5.4 Le Comité juge nécessaire de rappeler à 1'Etat partie que, pour les violations survenant ou continuant après 1'entrée en vigueur du Pacte, il a l'obligation d'enquêter de manière approfondie sur les prétendues violations et d'ouvrir s'il y a lieu un recours aux victimes ou à leurs personnes à charge.

5.5 A propos de l'affirmation des auteurs selon laquelle la promulgation de la loi No 23521 les aurait privés de leur droit de faire poursuivre certains agents du Gouvernement, le Comité, se référant encore à sa jurisprudence, rappelle qu'il a décidé précédemment que le Pacte ne prévoit pas le droit pour un particulier d'exiger que 1'Etat poursuive une autre personne au pénal (H. C. M. A. C. Pays-Bas, No 213/1986, par. 11.6; communication déclarée irrecevable le 30 mars 1989). Par conséquent, cette partie de la communication est irrecevable ratione materiae comme étant incompatible avec les dispositions du Pacte.

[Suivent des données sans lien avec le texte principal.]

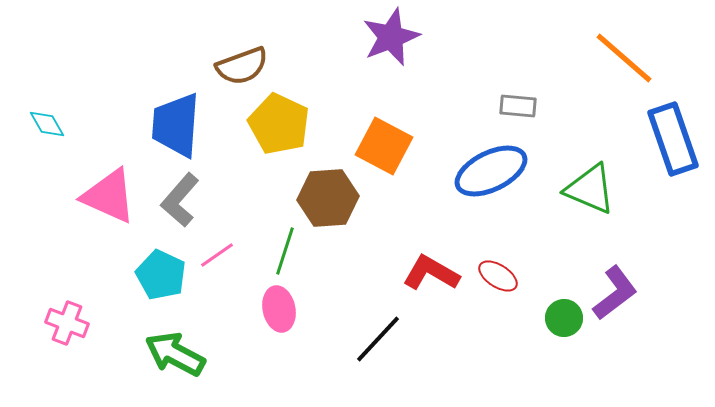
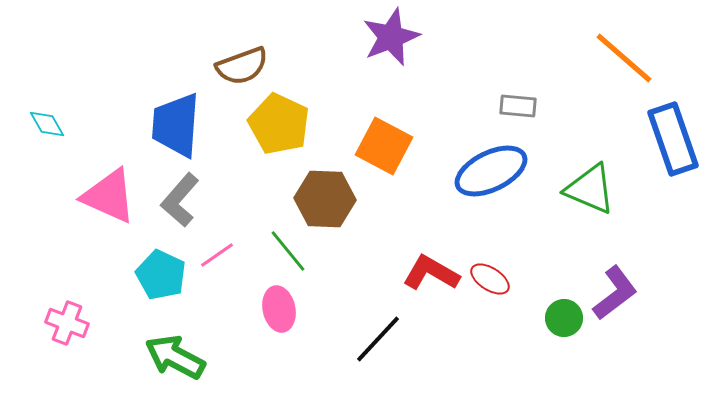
brown hexagon: moved 3 px left, 1 px down; rotated 6 degrees clockwise
green line: moved 3 px right; rotated 57 degrees counterclockwise
red ellipse: moved 8 px left, 3 px down
green arrow: moved 3 px down
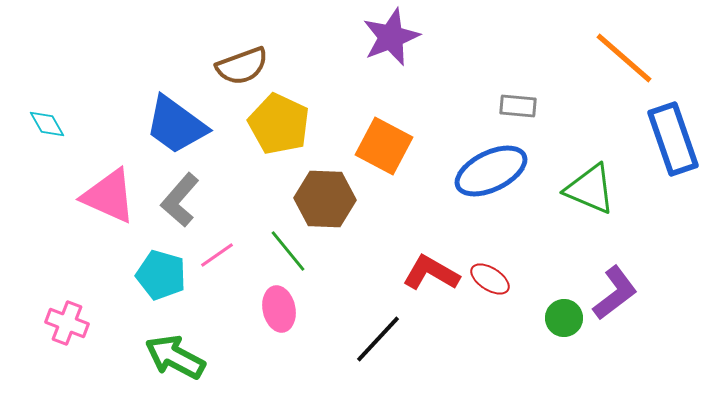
blue trapezoid: rotated 58 degrees counterclockwise
cyan pentagon: rotated 9 degrees counterclockwise
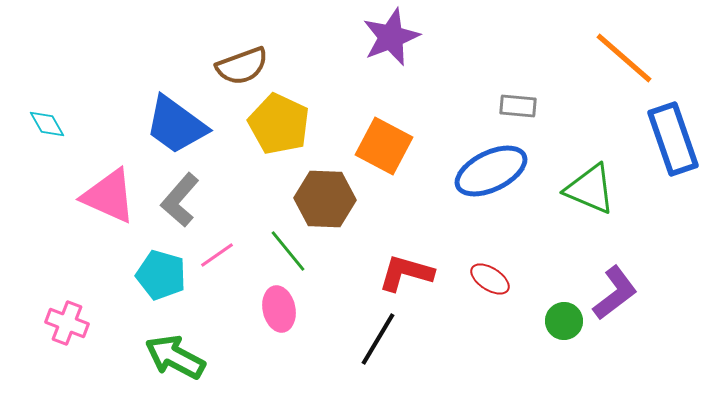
red L-shape: moved 25 px left; rotated 14 degrees counterclockwise
green circle: moved 3 px down
black line: rotated 12 degrees counterclockwise
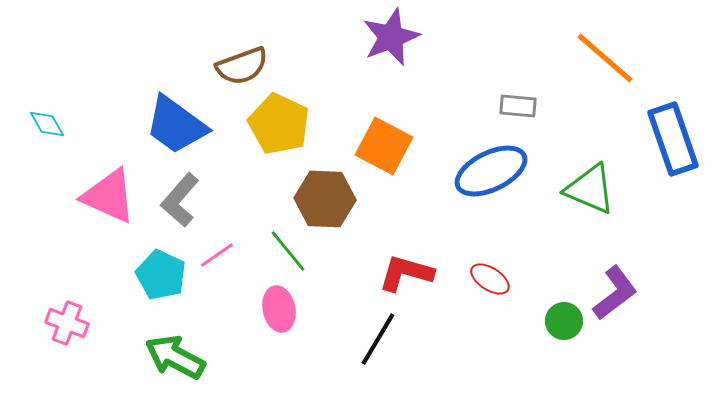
orange line: moved 19 px left
cyan pentagon: rotated 9 degrees clockwise
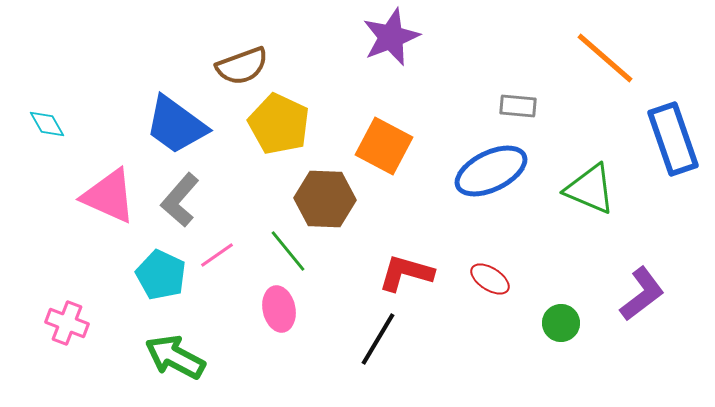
purple L-shape: moved 27 px right, 1 px down
green circle: moved 3 px left, 2 px down
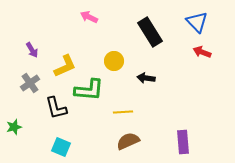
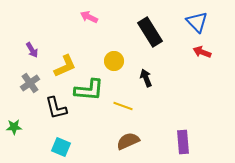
black arrow: rotated 60 degrees clockwise
yellow line: moved 6 px up; rotated 24 degrees clockwise
green star: rotated 14 degrees clockwise
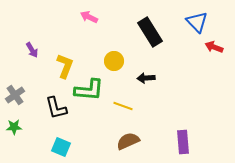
red arrow: moved 12 px right, 5 px up
yellow L-shape: rotated 45 degrees counterclockwise
black arrow: rotated 72 degrees counterclockwise
gray cross: moved 15 px left, 12 px down
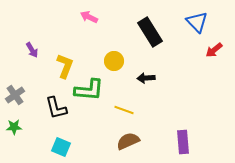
red arrow: moved 3 px down; rotated 60 degrees counterclockwise
yellow line: moved 1 px right, 4 px down
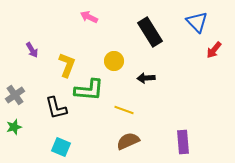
red arrow: rotated 12 degrees counterclockwise
yellow L-shape: moved 2 px right, 1 px up
green star: rotated 14 degrees counterclockwise
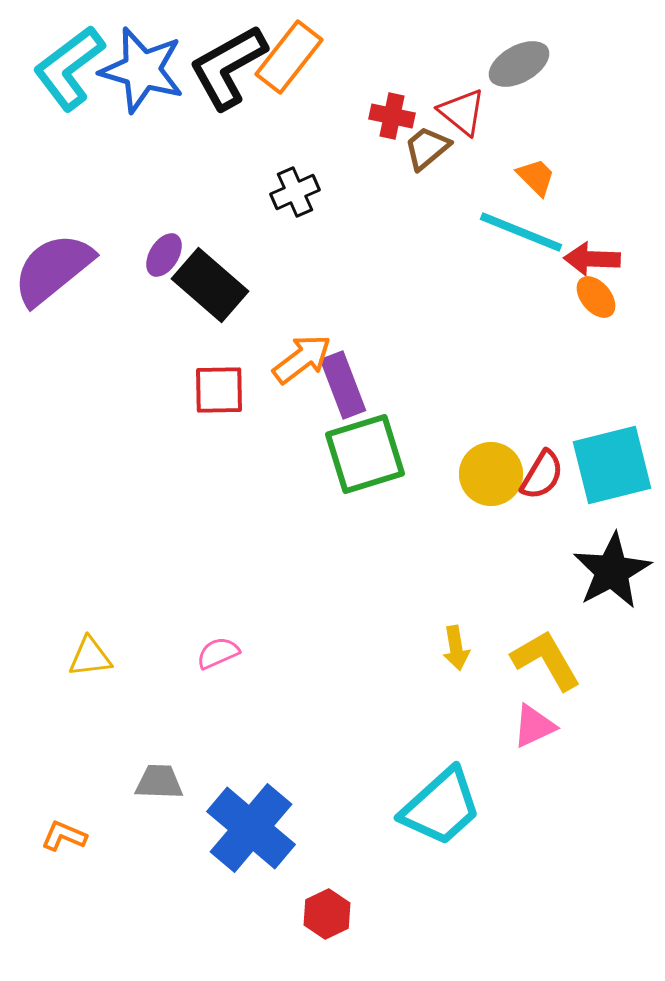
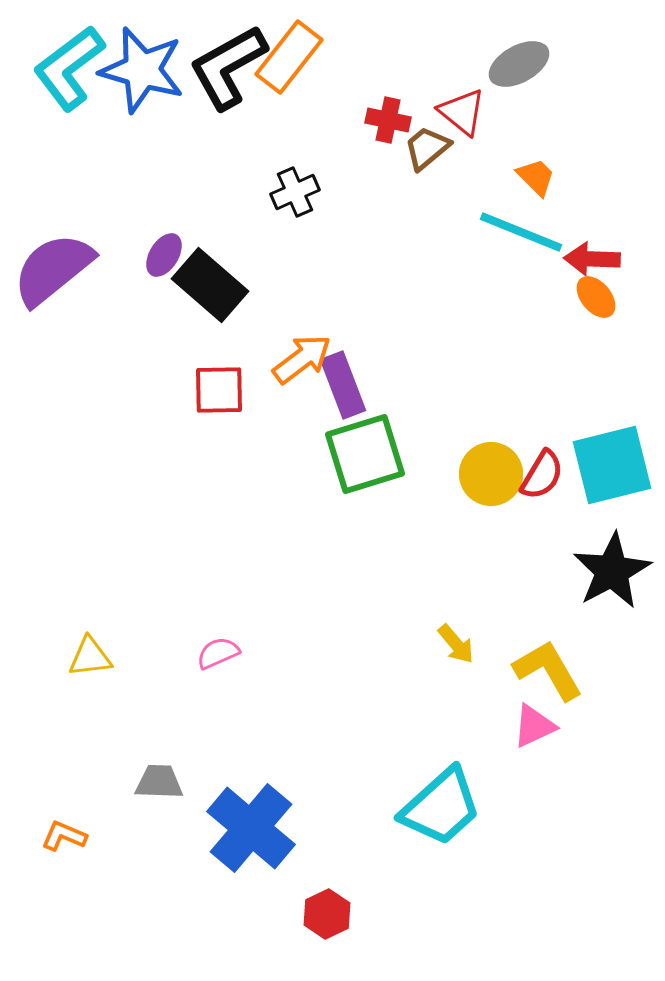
red cross: moved 4 px left, 4 px down
yellow arrow: moved 4 px up; rotated 30 degrees counterclockwise
yellow L-shape: moved 2 px right, 10 px down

5.6 Pour ce qui concerne la réparation, le Comité note que, dans leur réponse aux questions posées par le Groupe de travail, les auteurs ont expliqué que ce n'était pas là la réparation qu'ils recherchaient.

6. En conséquence, le Comité des droits de l'homme décide :

a) Que les communications sont irrecevables;

b) Que cette décision sera communiquée aux auteurs par l'intermédiaire de leur conseil, et, pour information, à 1'Etat partie.